▶ **ASSIGNED TASK**
Set the pictures aside and set down only the lines from the line holding "#20, due: Sep 26 -> Sep 24" through the end of the entries below, ends included.

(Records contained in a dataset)
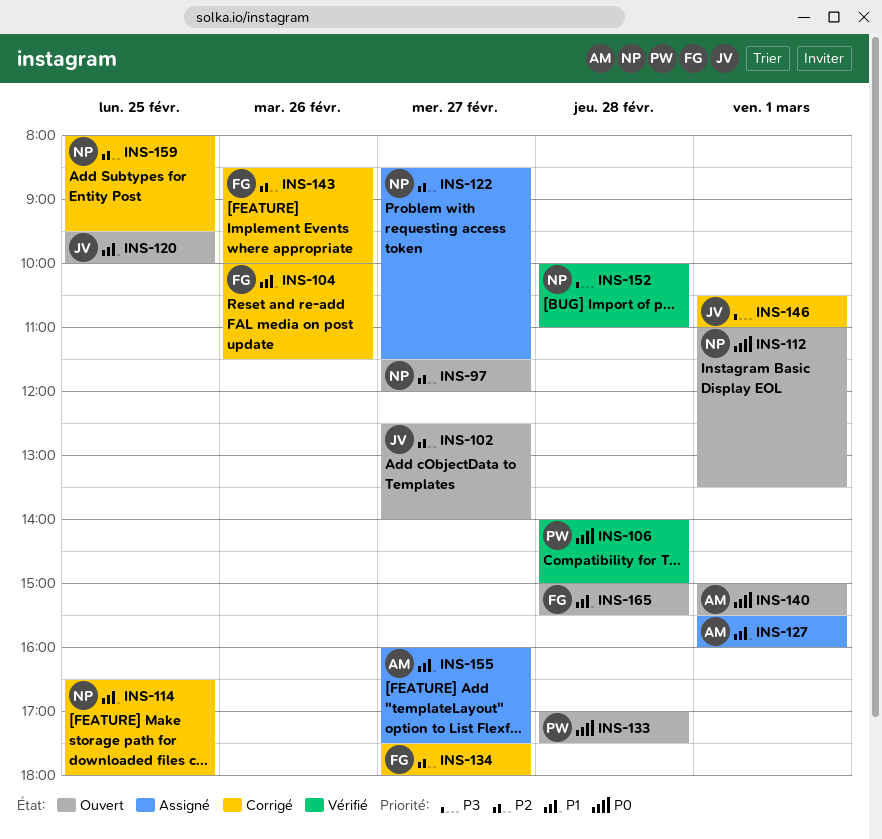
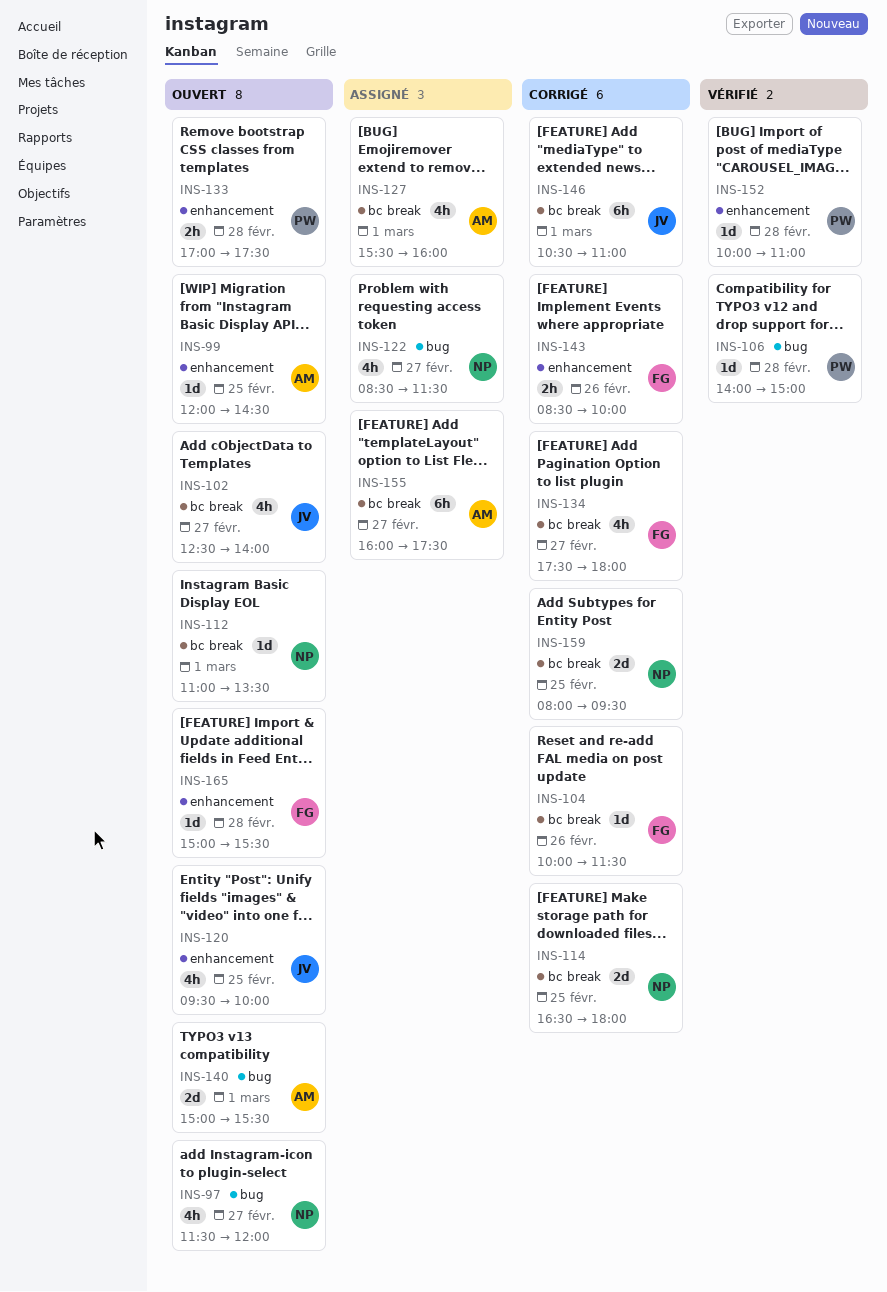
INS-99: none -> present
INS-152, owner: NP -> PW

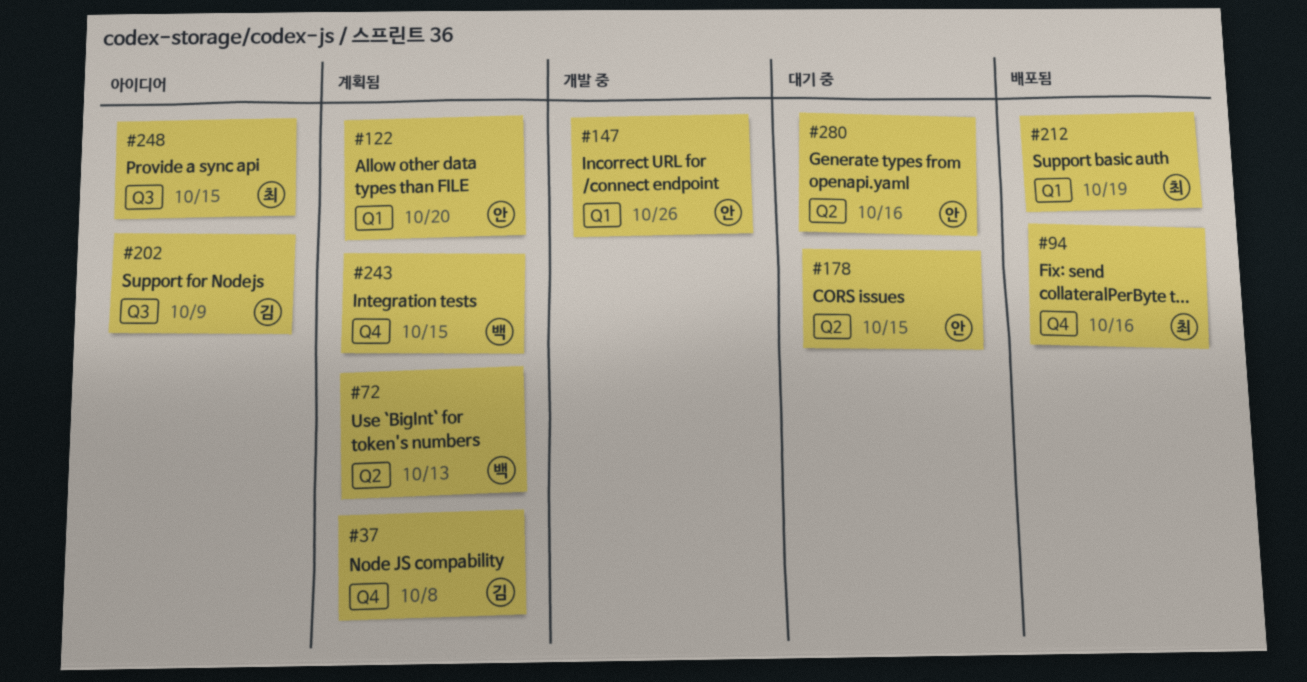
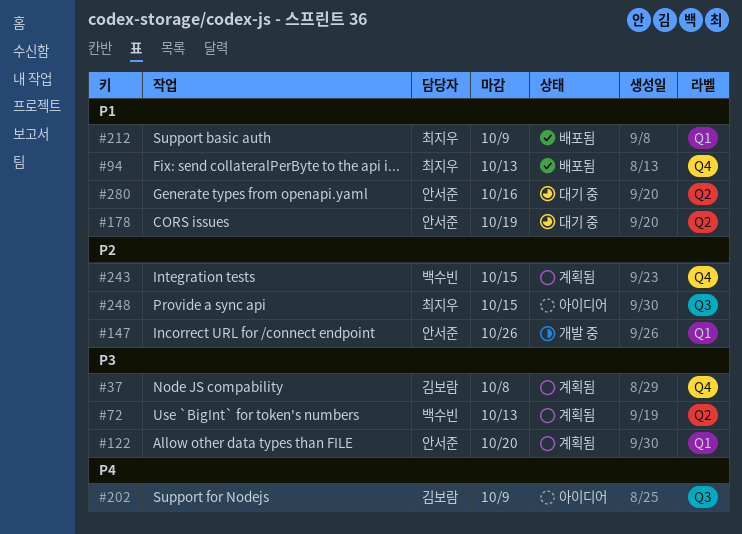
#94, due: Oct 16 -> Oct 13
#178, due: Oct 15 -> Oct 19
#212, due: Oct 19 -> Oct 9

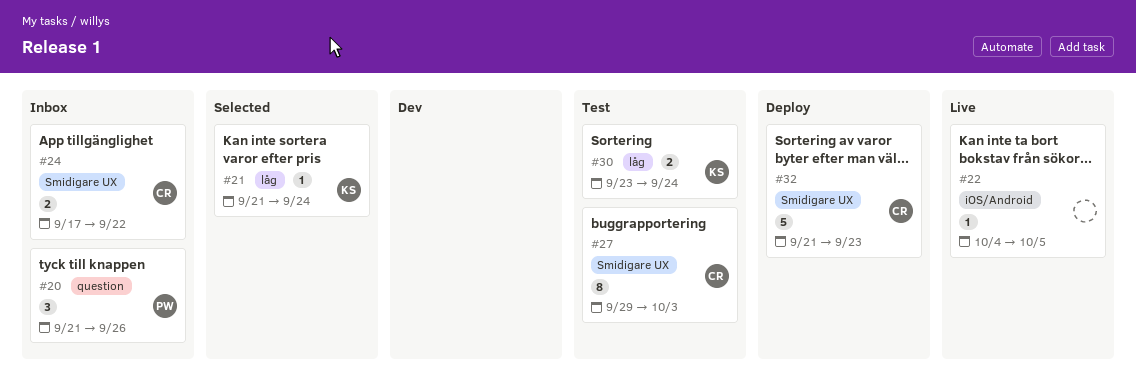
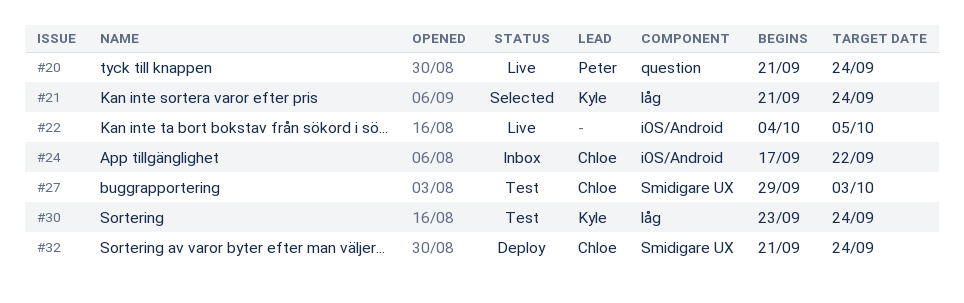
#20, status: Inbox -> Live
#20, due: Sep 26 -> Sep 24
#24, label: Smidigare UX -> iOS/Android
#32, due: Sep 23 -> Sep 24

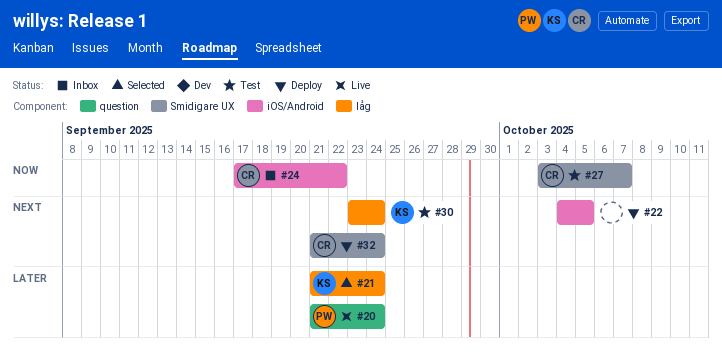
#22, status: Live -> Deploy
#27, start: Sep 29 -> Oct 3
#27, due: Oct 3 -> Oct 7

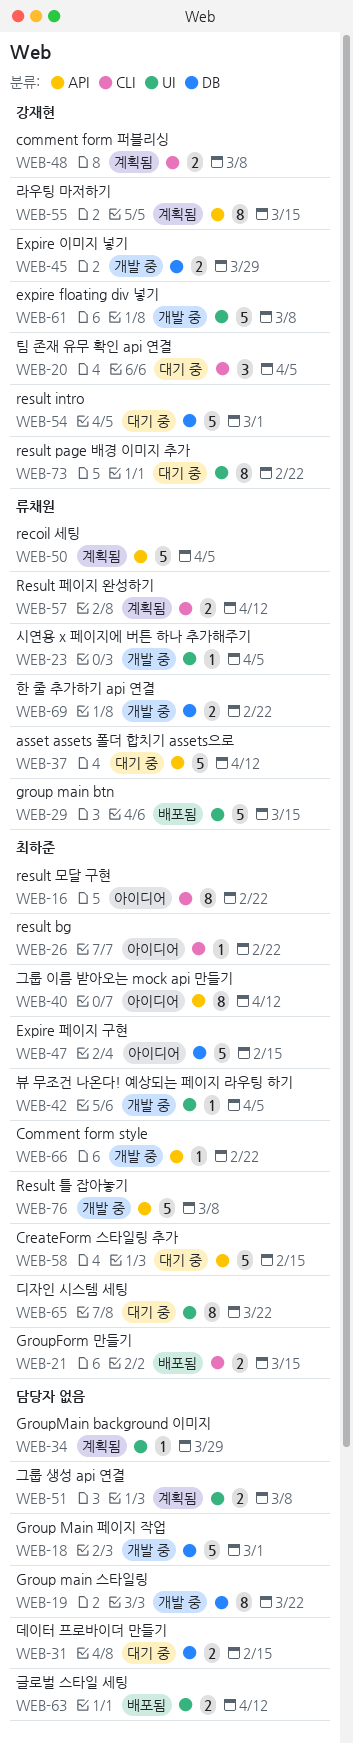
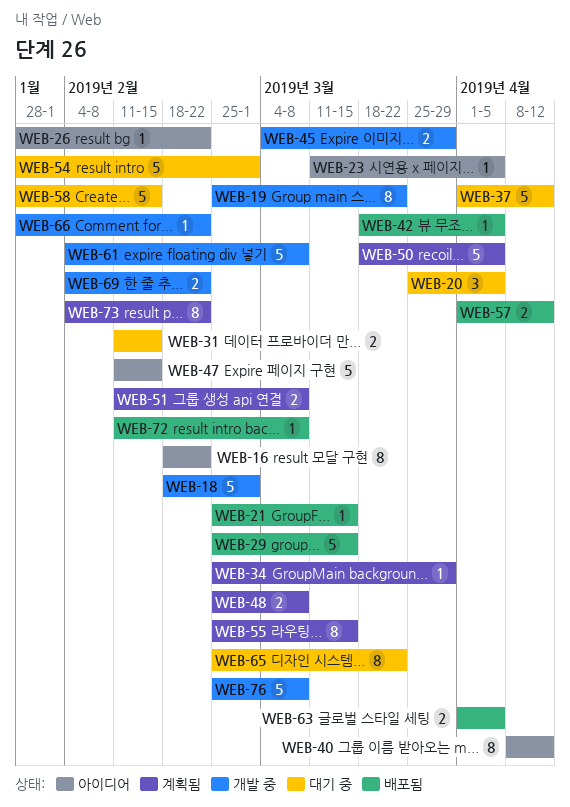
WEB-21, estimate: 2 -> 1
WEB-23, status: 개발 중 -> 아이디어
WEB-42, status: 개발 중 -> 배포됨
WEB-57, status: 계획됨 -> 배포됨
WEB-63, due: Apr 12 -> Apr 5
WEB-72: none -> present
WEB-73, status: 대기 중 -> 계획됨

▶ **TASK ANSWER**
#20, due: Sep 26 -> Sep 24
#24, label: Smidigare UX -> iOS/Android
#32, due: Sep 23 -> Sep 24

#22, status: Live -> Deploy
#27, start: Sep 29 -> Oct 3
#27, due: Oct 3 -> Oct 7

WEB-21, estimate: 2 -> 1
WEB-23, status: 개발 중 -> 아이디어
WEB-42, status: 개발 중 -> 배포됨
WEB-57, status: 계획됨 -> 배포됨
WEB-63, due: Apr 12 -> Apr 5
WEB-72: none -> present
WEB-73, status: 대기 중 -> 계획됨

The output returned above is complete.